23 Mar Invisible Service
The other week, I had an early morning doctor’s appointment. Without getting into the details, my interaction at check-in and check-out was uneven at best. One person was fine. Another was clearly not.
It left me thinking – she’s in her 20s. Does her employer know she’s showing up like this? Would her mom recognize this version of her? How is she holding a front desk role where the entire job is human interaction?
As a mother, a business owner, and just an adult moving through the world, my instinct wasn’t to get her in trouble. I don’t want people fired. I want people coached. Trained. Held to a standard. And if that’s already been done, and the effort still isn’t there, then maybe it’s not the right fit.
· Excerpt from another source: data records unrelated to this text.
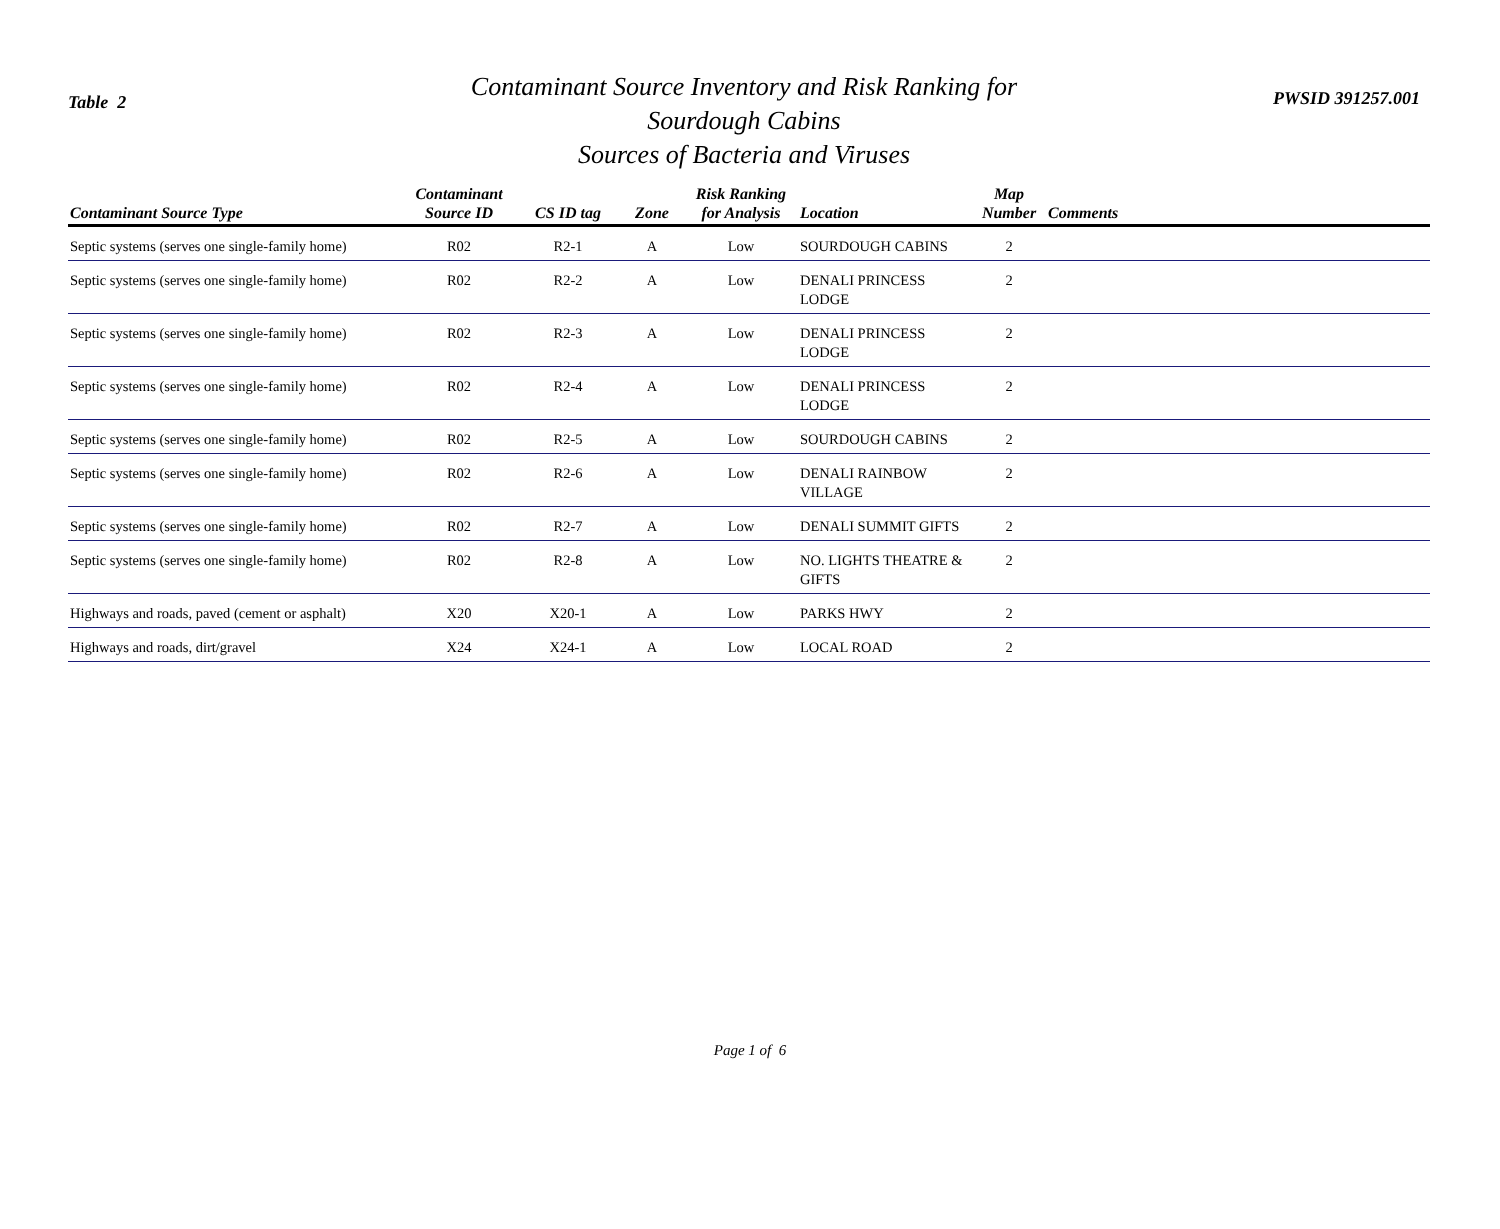Table 2
Contaminant Source Inventory and Risk Ranking for
Sourdough Cabins
Sources of Bacteria and Viruses
PWSID 391257.001
| Contaminant Source Type | Contaminant Source ID | CS ID tag | Zone | Risk Ranking for Analysis | Location | Map Number | Comments |
| --- | --- | --- | --- | --- | --- | --- | --- |
| Septic systems (serves one single-family home) | R02 | R2-1 | A | Low | SOURDOUGH CABINS | 2 | |
| Septic systems (serves one single-family home) | R02 | R2-2 | A | Low | DENALI PRINCESS LODGE | 2 | |
| Septic systems (serves one single-family home) | R02 | R2-3 | A | Low | DENALI PRINCESS LODGE | 2 | |
| Septic systems (serves one single-family home) | R02 | R2-4 | A | Low | DENALI PRINCESS LODGE | 2 | |
| Septic systems (serves one single-family home) | R02 | R2-5 | A | Low | SOURDOUGH CABINS | 2 | |
| Septic systems (serves one single-family home) | R02 | R2-6 | A | Low | DENALI RAINBOW VILLAGE | 2 | |
| Septic systems (serves one single-family home) | R02 | R2-7 | A | Low | DENALI SUMMIT GIFTS | 2 | |
| Septic systems (serves one single-family home) | R02 | R2-8 | A | Low | NO. LIGHTS THEATRE & GIFTS | 2 | |
| Highways and roads, paved (cement or asphalt) | X20 | X20-1 | A | Low | PARKS HWY | 2 | |
| Highways and roads, dirt/gravel | X24 | X24-1 | A | Low | LOCAL ROAD | 2 | |
Page 1 of 6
But otherwise, help her be better. Because there are people who would step into that role tomorrow and do it well.
This isn’t isolated. I keep noticing it in different places, which makes me wonder what’s actually going on. It feels like some businesses are just trying to keep positions filled, not necessarily focused on building strong teams. Maybe training isn’t as consistent as it should be. Maybe expectations aren’t clearly set – or reinforced. And when people move in and out of roles so quickly, I imagine it’s hard for managers to push too hard or correct behavior without worrying someone might just walk.
Whatever the reason, the end result feels the same – service that lacks intention.
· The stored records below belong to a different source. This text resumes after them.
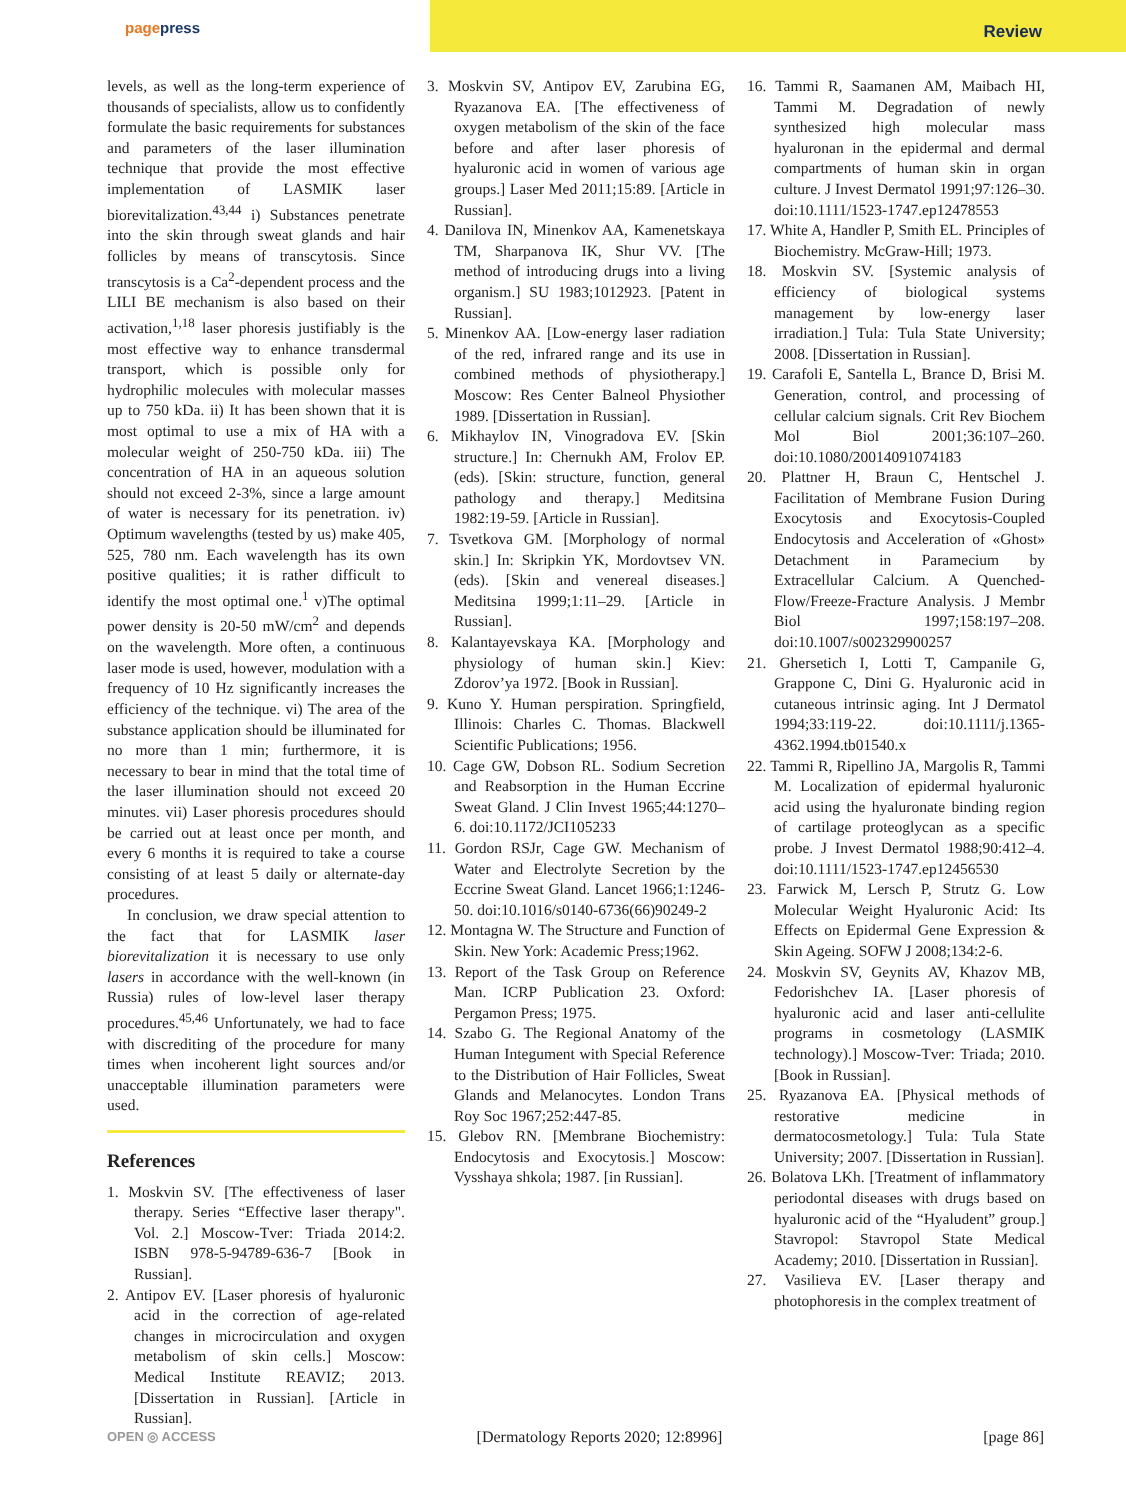pagepress
Review
levels, as well as the long-term experience of thousands of specialists, allow us to confidently formulate the basic requirements for substances and parameters of the laser illumination technique that provide the most effective implementation of LASMIK laser biorevitalization.<sup>43,44</sup> i) Substances penetrate into the skin through sweat glands and hair follicles by means of transcytosis. Since transcytosis is a Ca<sup>2</sup>-dependent process and the LILI BE mechanism is also based on their activation,<sup>1,18</sup> laser phoresis justifiably is the most effective way to enhance transdermal transport, which is possible only for hydrophilic molecules with molecular masses up to 750 kDa. ii) It has been shown that it is most optimal to use a mix of HA with a molecular weight of 250-750 kDa. iii) The concentration of HA in an aqueous solution should not exceed 2-3%, since a large amount of water is necessary for its penetration. iv) Optimum wavelengths (tested by us) make 405, 525, 780 nm. Each wavelength has its own positive qualities; it is rather difficult to identify the most optimal one.<sup>1</sup> v)The optimal power density is 20-50 mW/cm<sup>2</sup> and depends on the wavelength. More often, a continuous laser mode is used, however, modulation with a frequency of 10 Hz significantly increases the efficiency of the technique. vi) The area of the substance application should be illuminated for no more than 1 min; furthermore, it is necessary to bear in mind that the total time of the laser illumination should not exceed 20 minutes. vii) Laser phoresis procedures should be carried out at least once per month, and every 6 months it is required to take a course consisting of at least 5 daily or alternate-day procedures.
In conclusion, we draw special attention to the fact that for LASMIK laser biorevitalization it is necessary to use only lasers in accordance with the well-known (in Russia) rules of low-level laser therapy procedures.<sup>45,46</sup> Unfortunately, we had to face with discrediting of the procedure for many times when incoherent light sources and/or unacceptable illumination parameters were used.
References
1. Moskvin SV. [The effectiveness of laser therapy. Series “Effective laser therapy". Vol. 2.] Moscow-Tver: Triada 2014:2. ISBN 978-5-94789-636-7 [Book in Russian].
2. Antipov EV. [Laser phoresis of hyaluronic acid in the correction of age-related changes in microcirculation and oxygen metabolism of skin cells.] Moscow: Medical Institute REAVIZ; 2013. [Dissertation in Russian]. [Article in Russian].
3. Moskvin SV, Antipov EV, Zarubina EG, Ryazanova EA. [The effectiveness of oxygen metabolism of the skin of the face before and after laser phoresis of hyaluronic acid in women of various age groups.] Laser Med 2011;15:89. [Article in Russian].
4. Danilova IN, Minenkov AA, Kamenetskaya TM, Sharpanova IK, Shur VV. [The method of introducing drugs into a living organism.] SU 1983;1012923. [Patent in Russian].
5. Minenkov AA. [Low-energy laser radiation of the red, infrared range and its use in combined methods of physiotherapy.] Moscow: Res Center Balneol Physiother 1989. [Dissertation in Russian].
6. Mikhaylov IN, Vinogradova EV. [Skin structure.] In: Chernukh AM, Frolov EP. (eds). [Skin: structure, function, general pathology and therapy.] Meditsina 1982:19-59. [Article in Russian].
7. Tsvetkova GM. [Morphology of normal skin.] In: Skripkin YK, Mordovtsev VN. (eds). [Skin and venereal diseases.] Meditsina 1999;1:11–29. [Article in Russian].
8. Kalantayevskaya KA. [Morphology and physiology of human skin.] Kiev: Zdorov’ya 1972. [Book in Russian].
9. Kuno Y. Human perspiration. Springfield, Illinois: Charles C. Thomas. Blackwell Scientific Publications; 1956.
10. Cage GW, Dobson RL. Sodium Secretion and Reabsorption in the Human Eccrine Sweat Gland. J Clin Invest 1965;44:1270–6. doi:10.1172/JCI105233
11. Gordon RSJr, Cage GW. Mechanism of Water and Electrolyte Secretion by the Eccrine Sweat Gland. Lancet 1966;1:1246-50. doi:10.1016/s0140-6736(66)90249-2
12. Montagna W. The Structure and Function of Skin. New York: Academic Press;1962.
13. Report of the Task Group on Reference Man. ICRP Publication 23. Oxford: Pergamon Press; 1975.
14. Szabo G. The Regional Anatomy of the Human Integument with Special Reference to the Distribution of Hair Follicles, Sweat Glands and Melanocytes. London Trans Roy Soc 1967;252:447-85.
15. Glebov RN. [Membrane Biochemistry: Endocytosis and Exocytosis.] Moscow: Vysshaya shkola; 1987. [in Russian].
16. Tammi R, Saamanen AM, Maibach HI, Tammi M. Degradation of newly synthesized high molecular mass hyaluronan in the epidermal and dermal compartments of human skin in organ culture. J Invest Dermatol 1991;97:126–30. doi:10.1111/1523-1747.ep12478553
17. White A, Handler P, Smith EL. Principles of Biochemistry. McGraw-Hill; 1973.
18. Moskvin SV. [Systemic analysis of efficiency of biological systems management by low-energy laser irradiation.] Tula: Tula State University; 2008. [Dissertation in Russian].
19. Carafoli E, Santella L, Brance D, Brisi M. Generation, control, and processing of cellular calcium signals. Crit Rev Biochem Mol Biol 2001;36:107–260. doi:10.1080/20014091074183
20. Plattner H, Braun C, Hentschel J. Facilitation of Membrane Fusion During Exocytosis and Exocytosis-Coupled Endocytosis and Acceleration of «Ghost» Detachment in Paramecium by Extracellular Calcium. A Quenched-Flow/Freeze-Fracture Analysis. J Membr Biol 1997;158:197–208. doi:10.1007/s002329900257
21. Ghersetich I, Lotti T, Campanile G, Grappone C, Dini G. Hyaluronic acid in cutaneous intrinsic aging. Int J Dermatol 1994;33:119-22. doi:10.1111/j.1365-4362.1994.tb01540.x
22. Tammi R, Ripellino JA, Margolis R, Tammi M. Localization of epidermal hyaluronic acid using the hyaluronate binding region of cartilage proteoglycan as a specific probe. J Invest Dermatol 1988;90:412–4. doi:10.1111/1523-1747.ep12456530
23. Farwick M, Lersch P, Strutz G. Low Molecular Weight Hyaluronic Acid: Its Effects on Epidermal Gene Expression & Skin Ageing. SOFW J 2008;134:2-6.
24. Moskvin SV, Geynits AV, Khazov MB, Fedorishchev IA. [Laser phoresis of hyaluronic acid and laser anti-cellulite programs in cosmetology (LASMIK technology).] Moscow-Tver: Triada; 2010. [Book in Russian].
25. Ryazanova EA. [Physical methods of restorative medicine in dermatocosmetology.] Tula: Tula State University; 2007. [Dissertation in Russian].
26. Bolatova LKh. [Treatment of inflammatory periodontal diseases with drugs based on hyaluronic acid of the “Hyaludent” group.] Stavropol: Stavropol State Medical Academy; 2010. [Dissertation in Russian].
27. Vasilieva EV. [Laser therapy and photophoresis in the complex treatment of
OPEN ◎ ACCESS [Dermatology Reports 2020; 12:8996] [page 86]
After my appointment, I stopped at Chick-fil-A.
Completely different experience.
Same concept – brief human interactions – but handled with care. Eye contact. Tone. Efficiency. Kindness. Nothing over the top. Just intentional. And somehow, in under two minutes, they made me feel better than the people in a medical office had.
That contrast stuck with me.
Good service isn’t about complexity. It’s about awareness. It’s about understanding that every interaction leaves a mark – positive or negative. And most of the time, it’s not the task people remember. It’s how they felt.
So here’s my request:
In your job, in your life – pay attention to how you show up in small moments.
With coworkers. Teammates. Family. Strangers.
Leave people better than you found them.
Because you might be the one interaction that shifts someone’s entire day – and the version of you they carry with them afterward.